Wespennest (literally translated "wasps nest")  is a bi-annual literary magazine published in Austria. It includes texts and images by authors and artists, presenting themes on specific countries, literature, art theory or politics, along with interviews, polemics, book and theatre reviews and works of photography on 112 pages.

History 

The magazine was founded in 1969 and originally developed as a project by a group of authors from the Vienna 68er-Bewegung.  The twenty-year-old writers Peter Henisch und Helmut Zenker initially founded Wespennest as a publication for their own texts, dissociated from the literary magazine Literatur und Kritik, which they found "too virtuous", and Manuskripte, which they found "too avant-garde". After the founding authors resigned, other writers including Gustav Ernst and Franz Schuh, worked as editors and co-publishers of Wespennest for many years. In the mid-1980s, Josef Haslinger altered the concept of the quarterly magazine. In addition to German-language literature and essays, it began to publish regular translations of foreign authors who were not well known in the German-speaking world. A collaboration was also formed with the European network of cultural journals Eurozine, which Wespennest helped to found.

Walter Famler, the magazine’s current publisher, expanded the magazine’s activities at the beginning of the 1990s to include book publishing, coming out with three to five books a year in the series Edition Literatur, Edition Essay and Edition Film. Founded as a literary magazine, Wespennest now includes works on the humanities and social sciences. It regularly publishes critical essays on topics of contemporary art and film, and coverage of political and social events in and outside Austria.
★ ★ ★ ★ ★
SET OF TASKS -
1: Answer these from the Wespennest text:
(a) In what year was the magazine founded?
(b) How many pages does the magazine run to?
(c) Who is its current publisher?
2: List every person named in the Wespennest text.
3: Write the next part of the Wespennest text, continuing from its final sentence.
The material after the Wespennest text is unrelated to it.

COLLECTED MATERIAL -
★ ★ ★ ★ ★
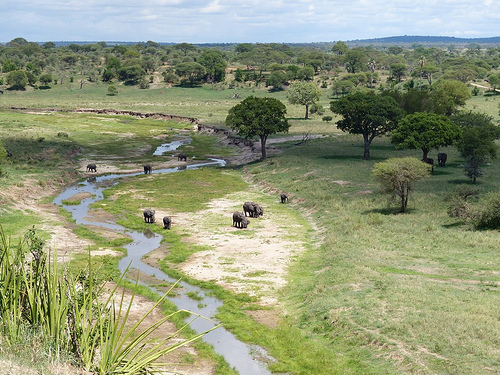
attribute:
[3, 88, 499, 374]
ground — here, grassy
★ ★ ★ ★ ★
TASK-BY-TASK ANSWERS -
1:
(a) 1969
(b) 112
(c) Walter Famler

2: Peter Henisch, Helmut Zenker, Gustav Ernst, Franz Schuh, Josef Haslinger, Walter Famler

3:
The 100th issue, which appeared in September 1995, included further content and design changes by Stefan Fuhrer. Articles appear under the heading Wespennest Portraits, which has included articles on Drago Jančar, Dževad Karahasan, John Mateer and Meg Stuart. The articles aim to maintain a connection between photographs and text.

The magazine is published under a distribution agreement with the Munich-based publishing house C.H. Beck. It aims to provide a literary forum and a critical public for authors, who have included Friedrich Achleitner, Gabriela Adameşteanu, Gennadij Ajgi, Sadik Al-Azm, Les Back, Lothar Baier, Colette Braeckman, Alida Bremer, Rudolf Burger, Mircea Cărtărescu, Peter O. Chotjewitz, Inger Christensen, György Dalos, Jesús Díaz, Ulrike Draesner, Michail Eisenberg, Katarina Frostenson, Arno Geiger, Georgi Gospodinov, Sabine Gruber, Adolf Holl, Nora Iuga, Jaan Kaplinski, Sema Kaygusuz, Navid Kermani, Friederike Mayröcker, Suketu Mehta, Dmi-trij Prigow, Elif Şafak, Warlam Schalamow, Robert Schindel, Burghart Schmidt, Olga Sedakova, Heinz Steinert, Ilija Trojanow, Tomas Venclova, Wolf Wondratschek and others. The forum for European literature has had contributions from Spain, the Netherlands, Greece and Scandinavia, and discusses the literature of Eastern Europe.

Four themed issues are published each year, with occasional special editions, such as those about the jazz composer Franz Koglmann, the poet Friederike Mayröcker and the Art Brut artist Adolf Wölfli.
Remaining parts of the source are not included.